> **Work to complete**: Lines to restate from the data below: from the one containing "[30,439,187,455] app.run(debug=True) ->" to the one containing "[390,127,556,143] app.run(debug=False) ->", both included. Give them again exactly, and only them.
══ Source material ══
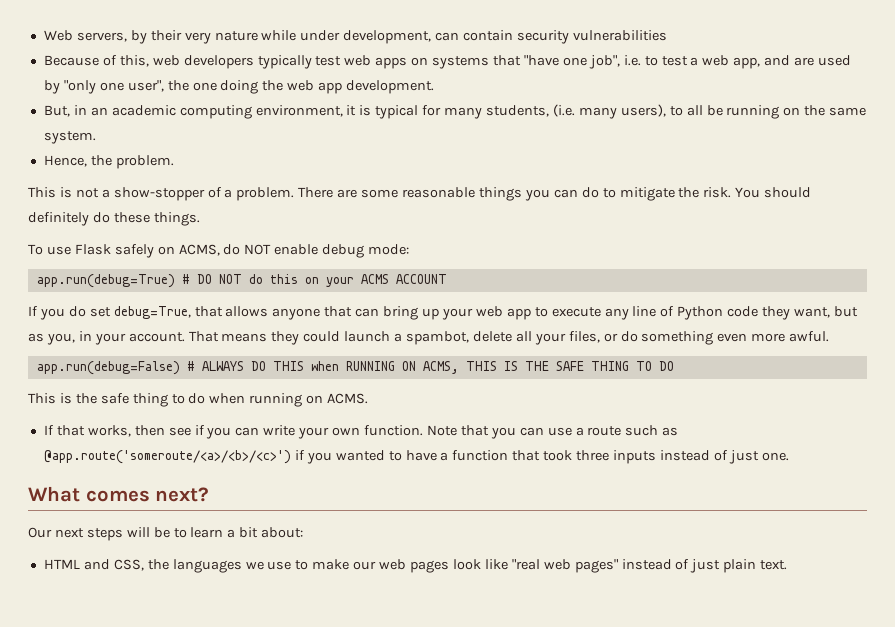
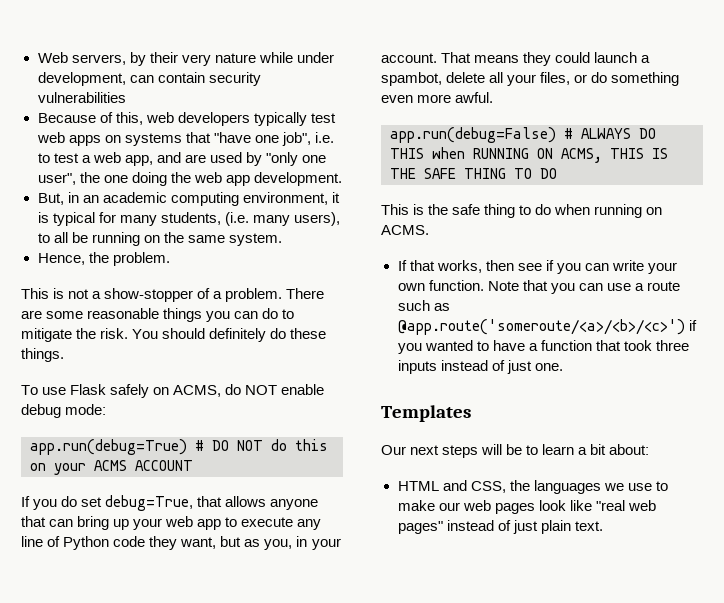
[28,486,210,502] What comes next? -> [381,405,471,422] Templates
═══
══ Source material ══
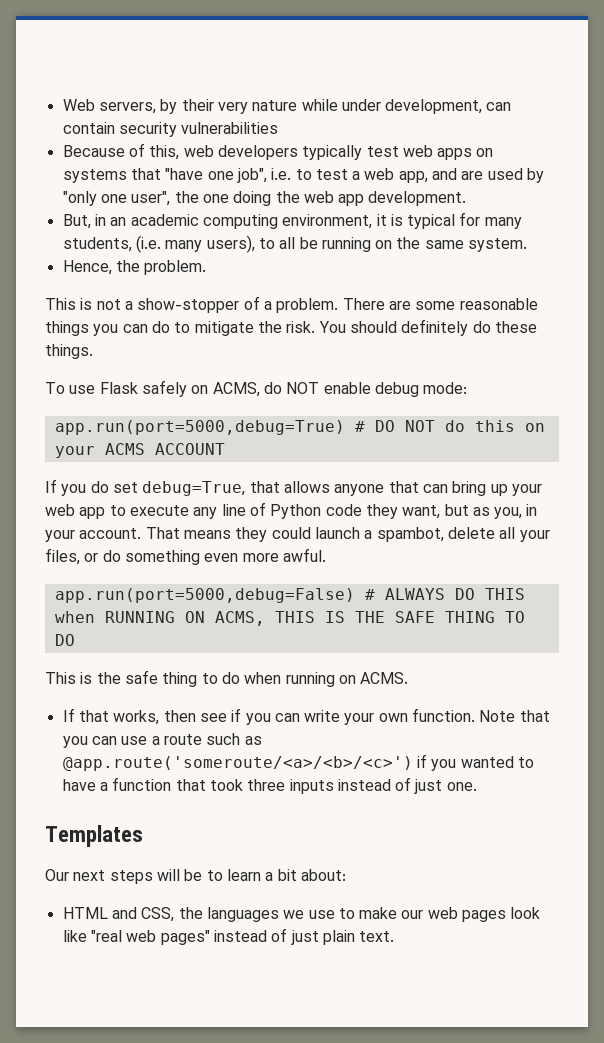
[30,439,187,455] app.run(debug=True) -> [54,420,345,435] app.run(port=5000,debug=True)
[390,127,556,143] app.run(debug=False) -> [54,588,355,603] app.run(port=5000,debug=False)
═══
══ Source material ══
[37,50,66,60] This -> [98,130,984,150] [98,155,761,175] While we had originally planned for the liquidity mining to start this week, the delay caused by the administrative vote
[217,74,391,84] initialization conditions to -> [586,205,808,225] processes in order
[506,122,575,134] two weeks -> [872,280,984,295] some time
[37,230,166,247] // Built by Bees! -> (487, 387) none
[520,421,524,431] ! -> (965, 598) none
═══
> **Solution to the exercise**:
[30,439,187,455] app.run(debug=True) -> [54,420,345,435] app.run(port=5000,debug=True)
[390,127,556,143] app.run(debug=False) -> [54,588,355,603] app.run(port=5000,debug=False)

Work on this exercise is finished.